On viendrait, au vu de ces exemples, à douter que la Région a bien connaissance du principe STOP. Ce principe, selon lequel la priorité doit être donnée, dans l’ordre, aux piétons, cyclistes, transports en commun puis, seulement, aux voitures, est pourtant inscrit dans le Plan Régional de Mobilité (PRM) Good Move…

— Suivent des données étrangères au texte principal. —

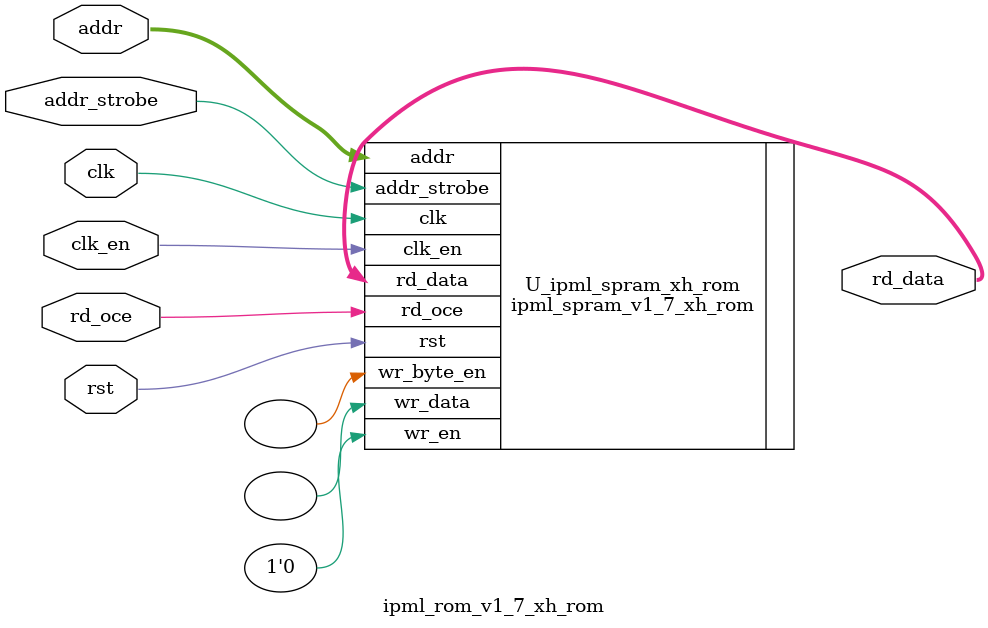
<source format=v>



module ipml_rom_v1_7_xh_rom
 #(
    parameter  c_SIM_DEVICE     = "LOGOS"      ,
    parameter  c_ADDR_WIDTH     = 10           ,           //write address width  legal value:1~20
    parameter  c_DATA_WIDTH     = 32           ,           //write data width     legal value:8~1152
    parameter  c_OUTPUT_REG     = 0            ,           //output register      legal value:1~20
    parameter  c_RD_OCE_EN      = 0            ,
    parameter  c_CLK_EN         = 0            ,
    parameter  c_ADDR_STROBE_EN = 0            ,
    parameter  c_RESET_TYPE     = "ASYNC_RESET",           //ASYNC_RESET_SYNC_RELEASE SYNC_RESET legal valve "ASYNC_RESET_SYNC_RELEASE" "SYNC_RESET" "ASYNC_RESET"
    parameter  c_POWER_OPT      = 0            ,           //0 :normal mode  1:low power mode legal value:0 or 1
    parameter  c_CLK_OR_POL_INV = 0            ,           //clk polarity invert for output register   legal value 1 or 0
    parameter  c_INIT_FILE      = "NONE"       ,           //legal value:"NONE" or "initial file name"
    parameter  c_INIT_FORMAT    = "BIN"                   //initial data format   legal valve: "bin" or "hex"

 )
  (

    input  wire [c_ADDR_WIDTH-1 : 0]  addr        ,
    output wire [c_DATA_WIDTH-1 : 0]  rd_data     ,
    input  wire                       clk         ,
    input  wire                       clk_en      ,
    input  wire                       addr_strobe ,
    input  wire                       rst         ,
    input  wire                       rd_oce
  );

//**********************************************************************************************************************************************

//main code
//*************************************************************************************************************************************
//inner variables

ipml_spram_v1_7_xh_rom
 #(
    .c_SIM_DEVICE     (c_SIM_DEVICE),
    .c_ADDR_WIDTH     (c_ADDR_WIDTH),           //write address width  legal value:1~20
    .c_DATA_WIDTH     (c_DATA_WIDTH),           //write data width     legal value:8~1152
    .c_OUTPUT_REG     (c_OUTPUT_REG),           //output register      legal value:1~20
    .c_RD_OCE_EN      (c_RD_OCE_EN),
    .c_ADDR_STROBE_EN (c_ADDR_STROBE_EN),
    .c_CLK_EN         (c_CLK_EN),
    .c_RESET_TYPE     (c_RESET_TYPE),           //legal valve "ASYNC_RESET_SYNC_RELEASE" "SYNC_RESET" "ASYNC_RESET"
    .c_POWER_OPT      (c_POWER_OPT),            //0 :normal mode  1:low power mode legal value:0 or 1
    .c_CLK_OR_POL_INV (c_CLK_OR_POL_INV),       //clk polarity invert for output register legal value 1 or 0
    .c_INIT_FILE      (c_INIT_FILE),            //legal value:"NONE" or "initial file name"
    .c_INIT_FORMAT    (c_INIT_FORMAT),          //initial data format   legal valve: "bin" or "hex"
    .c_WR_BYTE_EN     (0),                      //byte write enable    legal value: 0 or 1
    .c_BE_WIDTH       (1),                      //byte width legal value: 1~128
    .c_RAM_MODE       ("ROM"),
    .c_WRITE_MODE     ("NORMAL_WRITE")          //global reset enable  legal value 0 or 1
 )  U_ipml_spram_xh_rom                       //"NORMAL_WRITE"; // TRANSPARENT_WRITE READ_BEFORE_WRITE
  (

    .addr        (addr),
    .wr_data     (),
    .rd_data     (rd_data),
    .wr_en       (1'b0),
    .clk         (clk),
    .clk_en      (clk_en),
    .addr_strobe (addr_strobe),
    .rst         (rst),
    .wr_byte_en  (),
    .rd_oce      (rd_oce)
  );


endmodule


</source>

Le projet de réaménagement du boulevard Reyers n’a visiblement pas été élaboré selon ce principe mais, au contraire, sur base du maintien d’une importante capacité de circulation automobile comme condition sine qua non. Au lieu de se demander quel espace peut être dédié à la circulation automobile une fois assurées les conditions de sécurité et de confort pour les piétons, cyclistes et usagers des transports en commun, la Région a opéré le raisonnement inverse : elle s’est demandé comment donner le « maximum » aux piétons, cyclistes et usagers des transports en commun sans remettre en question la place dominante de l’automobile. Cette manière de procéder, à l’encontre du principe STOP, n’a pas uniquement des conséquences du point de vue de la mobilité mais aussi sur les caractéristiques urbanistiques du boulevard Reyers. Le projet se résume en effet à une succession d’interventions techniques de gestion des flux, sans considération pour la continuité ni la symétrie (et dons la « lisibilité » du boulevard) sauf sur de rares et courts tronçons, « là où c’est possible » (c.-à-d. là où la contrainte automobile est moins forte). Pour réaliser un vrai boulevard urbain, l’aménagement doit au contraire être continu, lisible et offrir des conditions de circulation sûres et confortables aux piétons, cyclistes et usagers des transports en commun tout au long de la voirie.

 

Le projet n’est pas développé en fonction d’un avenir souhaitable et souhaité mais d’une situation passée et présente qui n’est plus voulue et qui n’est plus tenable

La « philosophie » qui soutient le projet de réaménagement du boulevard Reyers est conservatrice puisqu’elle est définie sur la base du maintien des flux automobiles comptabilisés hier/aujourd’hui. Le projet n’est donc pas développé en fonction d’un avenir souhaitable et souhaité mais d’une situation passée et présente qui n’est plus voulue et qui n’est plus tenable. Pour le dire autrement, le projet de réaménagement du boulevard Reyers doit tenir compte de la ville de demain, où beaucoup moins de déplacements se feront en voiture : pour ce faire, il doit contribuer à réduire significativement la place de l’automobile, à libérer de l’espace public pour garantir la circulation sécurisée et confortable des autres modes sans oublier non plus, comme c’est trop souvent le cas, les usages autres que les déplacements (se poser sur un banc public ou en terrasse, faire du lèche-vitrine, se rassembler, flâner, etc.). L’ARAU attend donc de la Région qu’elle revoie sa copie et qu’elle propose un projet de réaménagement du boulevard Reyers à la mesure des ambitions affichées dans les plans et les déclarations politiques de ses représentants. Plus globalement, tous les projets mis en œuvre par la Région ou conditionnés à ses autorisations (permis), qu’ils soient immobiliers ou qu’ils concernent les espaces publics, doivent dès aujourd’hui s’inscrire dans l’avenir, car ils contribuent à le façonner.